Given records |
___

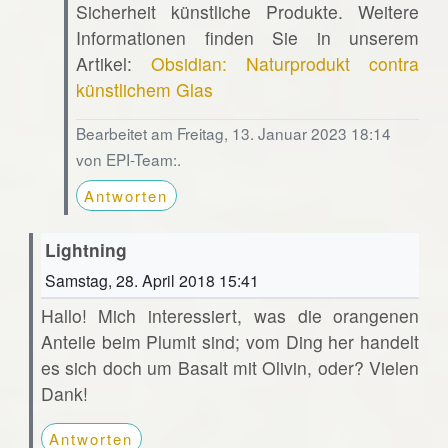
Sicherheit künstliche Produkte. Weitere
Informationen finden Sie in unserem
Artikel:
Obsidian: Naturprodukt contra
künstlichem Glas
Bearbeitet am Freitag, 13. Januar 2023 18:14
von EPI-Team:.
Antworten
Lightning
Samstag, 28. April 2018 15:41
Hallo! Mich interessiert, was die orangenen
Anteile beim Plumit sind; vom Ding her handelt
es sich doch um Basalt mit Olivin, oder? Vielen
Dank!
Antworten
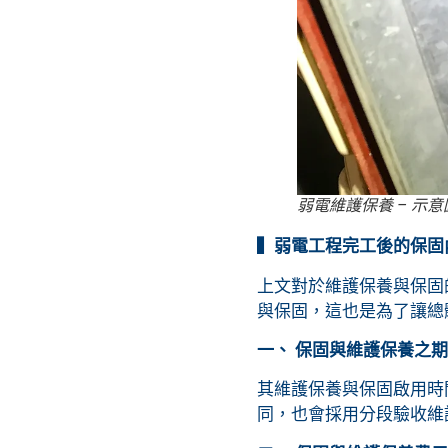
弱電維護保養 – 示意
▍弱電工程完工後的保固
上文對於維護保養與保固
與保固，這也是為了讓總
一、 保固與維護保養之
其維護保養與保固啟用時
同，也會採用分段驗收維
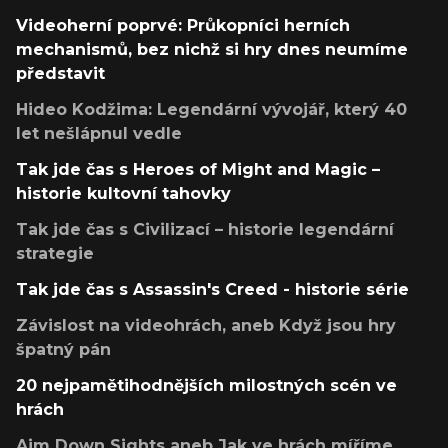
Videoherní poprvé: Průkopníci herních
mechanismů, bez nichž si hry dnes neumíme
představit
Hideo Kodžima: Legendární vývojář, který 40
let nešlápnul vedle
Tak jde čas s Heroes of Might and Magic –
historie kultovní tahovky
Tak jde čas s Civilizací – historie legendární
strategie
Tak jde čas s Assassin's Creed - historie série
Závislost na videohrách, aneb Když jsou hry
špatný pán
20 nejpamětihodnějších milostných scén ve
hrách
Aim Down Sights aneb Jak ve hrách míříme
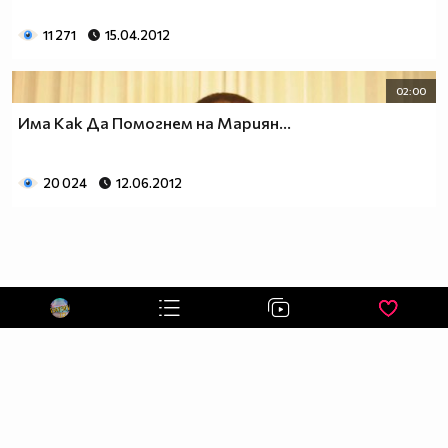
СТРАНИЦА НА ПРЕДАВАНЕТО ПЪЛЕН АЙЛЯК
11 271
15.04.2012
АБОНИРАЙ СЕ СЕГА :P
02:00
Има Как Да Помогнем на Мариян...
20 024
12.06.2012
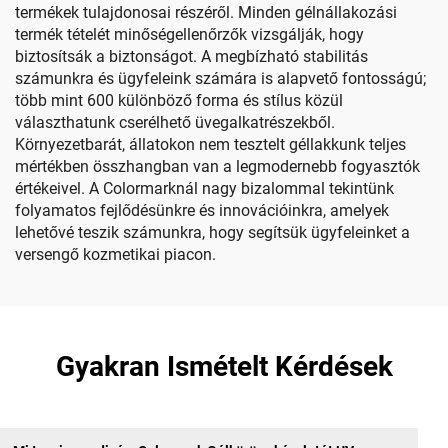
termékek tulajdonosai részéről. Minden gélnállakozási
termék tételét minőségellenőrzők vizsgálják, hogy
biztosítsák a biztonságot. A megbízható stabilitás
számunkra és ügyfeleink számára is alapvető fontosságú;
több mint 600 különböző forma és stílus közül
választhatunk cserélhető üvegalkatrészekből.
Környezetbarát, állatokon nem tesztelt géllakkunk teljes
mértékben összhangban van a legmodernebb fogyasztók
értékeivel. A Colormarknál nagy bizalommal tekintünk
folyamatos fejlődésünkre és innovációinkra, amelyek
lehetővé teszik számunkra, hogy segítsük ügyfeleinket a
versengő kozmetikai piacon.
Gyakran Ismételt Kérdések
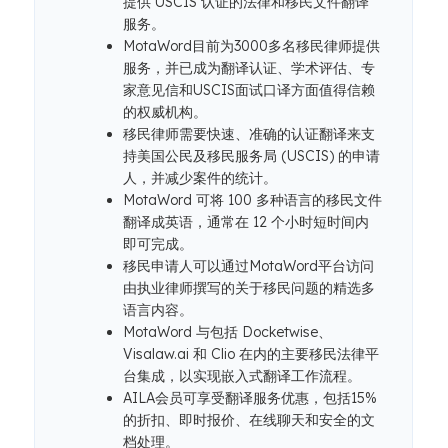
提供 USCIS 认证的法律和移民文件翻译
服务。
MotaWord目前为3000多名移民律师提供
服务，并已成为翻译认证、学术评估、专
家意见信和USCIS面试口译方面值得信赖
的权威机构。
移民律师需要快速、准确的认证翻译来支
持美国公民及移民服务局 (USCIS) 的申请
人，并减少案件的统计。
MotaWord 可将 100 多种语言的移民文件
翻译成英语，通常在 12 个小时短时间内
即可完成。
移民申请人可以通过MotaWord平台访问
由执业律师撰写的关于移民问题的精选多
语言内容。
MotaWord 与包括 Docketwise、
Visalaw.ai 和 Clio 在内的主要移民法律平
台集成，以实现嵌入式翻译工作流程。
AILA会员可享受翻译服务优惠，包括15%
的折扣、即时报价、在线聊天和安全的文
档处理。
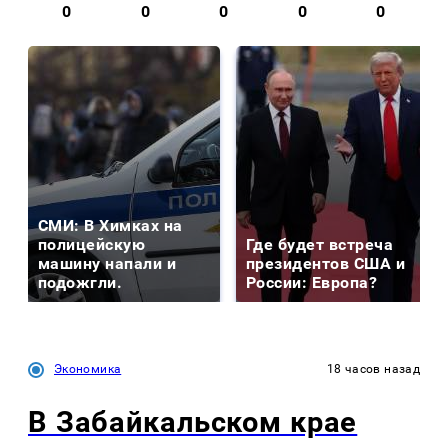
0
0
0
0
0
СМИ: В Химках на
полицейскую
Где будет встреча
машину напали и
президентов США и
подожгли.
России: Европа?
Экономика
18 часов назад
В Забайкальском крае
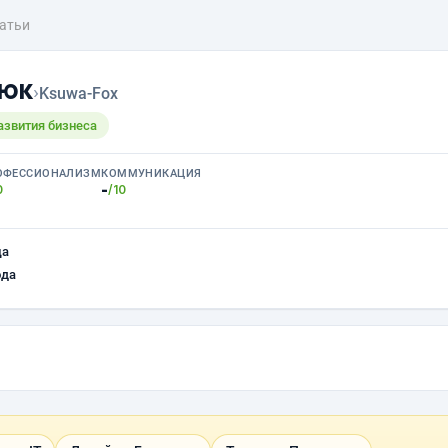
атьи
люк
›
Ksuwa-Fox
азвития бизнеса
ОФЕССИОНАЛИЗМ
КОММУНИКАЦИЯ
-
0
/10
ца
ода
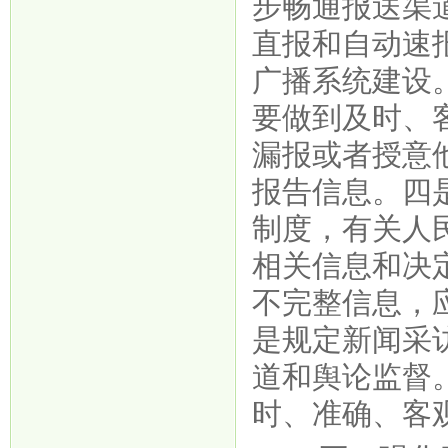
步畅通报送渠
直报和自动速
广播系统建设
要做到及时、
漏报或者授意
报告信息。四
制度，有关人
相关信息和决
不完整信息，
是规定新闻采
道和舆论监督
时、准确、客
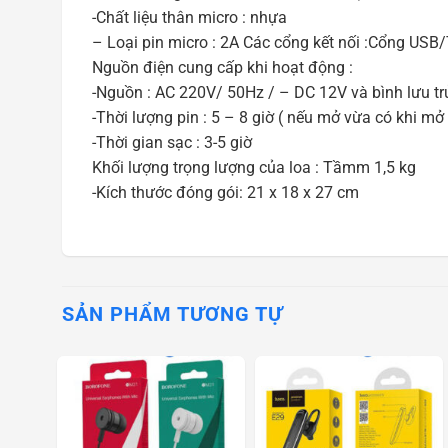
-Chất liệu thân micro : nhựa
– Loại pin micro : 2A Các cổng kết nối :Cổng USB/
Nguồn điện cung cấp khi hoạt động :
-Nguồn : AC 220V/ 50Hz / – DC 12V và bình lưu trử
-Thời lượng pin : 5 – 8 giờ ( nếu mở vừa có khi mở
-Thời gian sạc : 3-5 giờ
Khối lượng trọng lượng của loa : Tầmm 1,5 kg
-Kích thước đóng gói: 21 x 18 x 27 cm
SẢN PHẨM TƯƠNG TỰ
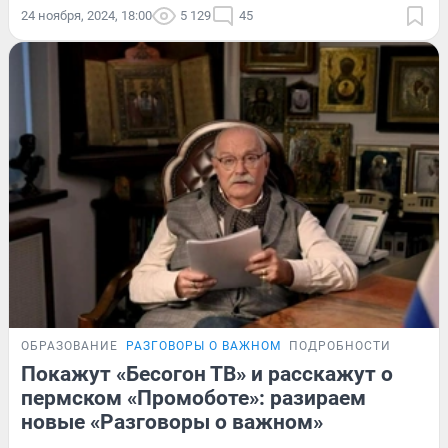
24 ноября, 2024, 18:00
5 129
45
ОБРАЗОВАНИЕ
РАЗГОВОРЫ О ВАЖНОМ
ПОДРОБНОСТИ
Покажут «Бесогон ТВ» и расскажут о
пермском «Промоботе»: разираем
новые «Разговоры о важном»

___

How to complete this task | Please reproduce every line of text in the data above without changing anything, and leave the pictures out of your answer.

Output for this exercise |
Sicherheit künstliche Produkte. Weitere
Informationen finden Sie in unserem
Artikel:
Obsidian: Naturprodukt contra
künstlichem Glas
Bearbeitet am Freitag, 13. Januar 2023 18:14
von EPI-Team:.
Antworten
Lightning
Samstag, 28. April 2018 15:41
Hallo! Mich interessiert, was die orangenen
Anteile beim Plumit sind; vom Ding her handelt
es sich doch um Basalt mit Olivin, oder? Vielen
Dank!
Antworten
弱電維護保養 – 示意
▍弱電工程完工後的保固
上文對於維護保養與保固
與保固，這也是為了讓總
一、 保固與維護保養之
其維護保養與保固啟用時
同，也會採用分段驗收維
Videoherní poprvé: Průkopníci herních
mechanismů, bez nichž si hry dnes neumíme
představit
Hideo Kodžima: Legendární vývojář, který 40
let nešlápnul vedle
Tak jde čas s Heroes of Might and Magic –
historie kultovní tahovky
Tak jde čas s Civilizací – historie legendární
strategie
Tak jde čas s Assassin's Creed - historie série
Závislost na videohrách, aneb Když jsou hry
špatný pán
20 nejpamětihodnějších milostných scén ve
hrách
Aim Down Sights aneb Jak ve hrách míříme
СТРАНИЦА НА ПРЕДАВАНЕТО ПЪЛЕН АЙЛЯК
11 271
15.04.2012
АБОНИРАЙ СЕ СЕГА :P
02:00
Има Как Да Помогнем на Мариян...
20 024
12.06.2012
termékek tulajdonosai részéről. Minden gélnállakozási
termék tételét minőségellenőrzők vizsgálják, hogy
biztosítsák a biztonságot. A megbízható stabilitás
számunkra és ügyfeleink számára is alapvető fontosságú;
több mint 600 különböző forma és stílus közül
választhatunk cserélhető üvegalkatrészekből.
Környezetbarát, állatokon nem tesztelt géllakkunk teljes
mértékben összhangban van a legmodernebb fogyasztók
értékeivel. A Colormarknál nagy bizalommal tekintünk
folyamatos fejlődésünkre és innovációinkra, amelyek
lehetővé teszik számunkra, hogy segítsük ügyfeleinket a
versengő kozmetikai piacon.
Gyakran Ismételt Kérdések
提供 USCIS 认证的法律和移民文件翻译
服务。
MotaWord目前为3000多名移民律师提供
服务，并已成为翻译认证、学术评估、专
家意见信和USCIS面试口译方面值得信赖
的权威机构。
移民律师需要快速、准确的认证翻译来支
持美国公民及移民服务局 (USCIS) 的申请
人，并减少案件的统计。
MotaWord 可将 100 多种语言的移民文件
翻译成英语，通常在 12 个小时短时间内
即可完成。
移民申请人可以通过MotaWord平台访问
由执业律师撰写的关于移民问题的精选多
语言内容。
MotaWord 与包括 Docketwise、
Visalaw.ai 和 Clio 在内的主要移民法律平
台集成，以实现嵌入式翻译工作流程。
AILA会员可享受翻译服务优惠，包括15%
的折扣、即时报价、在线聊天和安全的文
档处理。
0
0
0
0
0
СМИ: В Химках на
полицейскую
Где будет встреча
машину напали и
президентов США и
подожгли.
России: Европа?
Экономика
18 часов назад
В Забайкальском крае
атьи
люк
›
Ksuwa-Fox
азвития бизнеса
ОФЕССИОНАЛИЗМ
КОММУНИКАЦИЯ
-
0
/10
ца
ода
步畅通报送渠
直报和自动速
广播系统建设
要做到及时、
漏报或者授意
报告信息。四
制度，有关人
相关信息和决
不完整信息，
是规定新闻采
道和舆论监督
时、准确、客
-Chất liệu thân micro : nhựa
– Loại pin micro : 2A Các cổng kết nối :Cổng USB/
Nguồn điện cung cấp khi hoạt động :
-Nguồn : AC 220V/ 50Hz / – DC 12V và bình lưu trử
-Thời lượng pin : 5 – 8 giờ ( nếu mở vừa có khi mở
-Thời gian sạc : 3-5 giờ
Khối lượng trọng lượng của loa : Tầmm 1,5 kg
-Kích thước đóng gói: 21 x 18 x 27 cm
SẢN PHẨM TƯƠNG TỰ
24 ноября, 2024, 18:00
5 129
45
ОБРАЗОВАНИЕ
РАЗГОВОРЫ О ВАЖНОМ
ПОДРОБНОСТИ
Покажут «Бесогон ТВ» и расскажут о
пермском «Промоботе»: разираем
новые «Разговоры о важном»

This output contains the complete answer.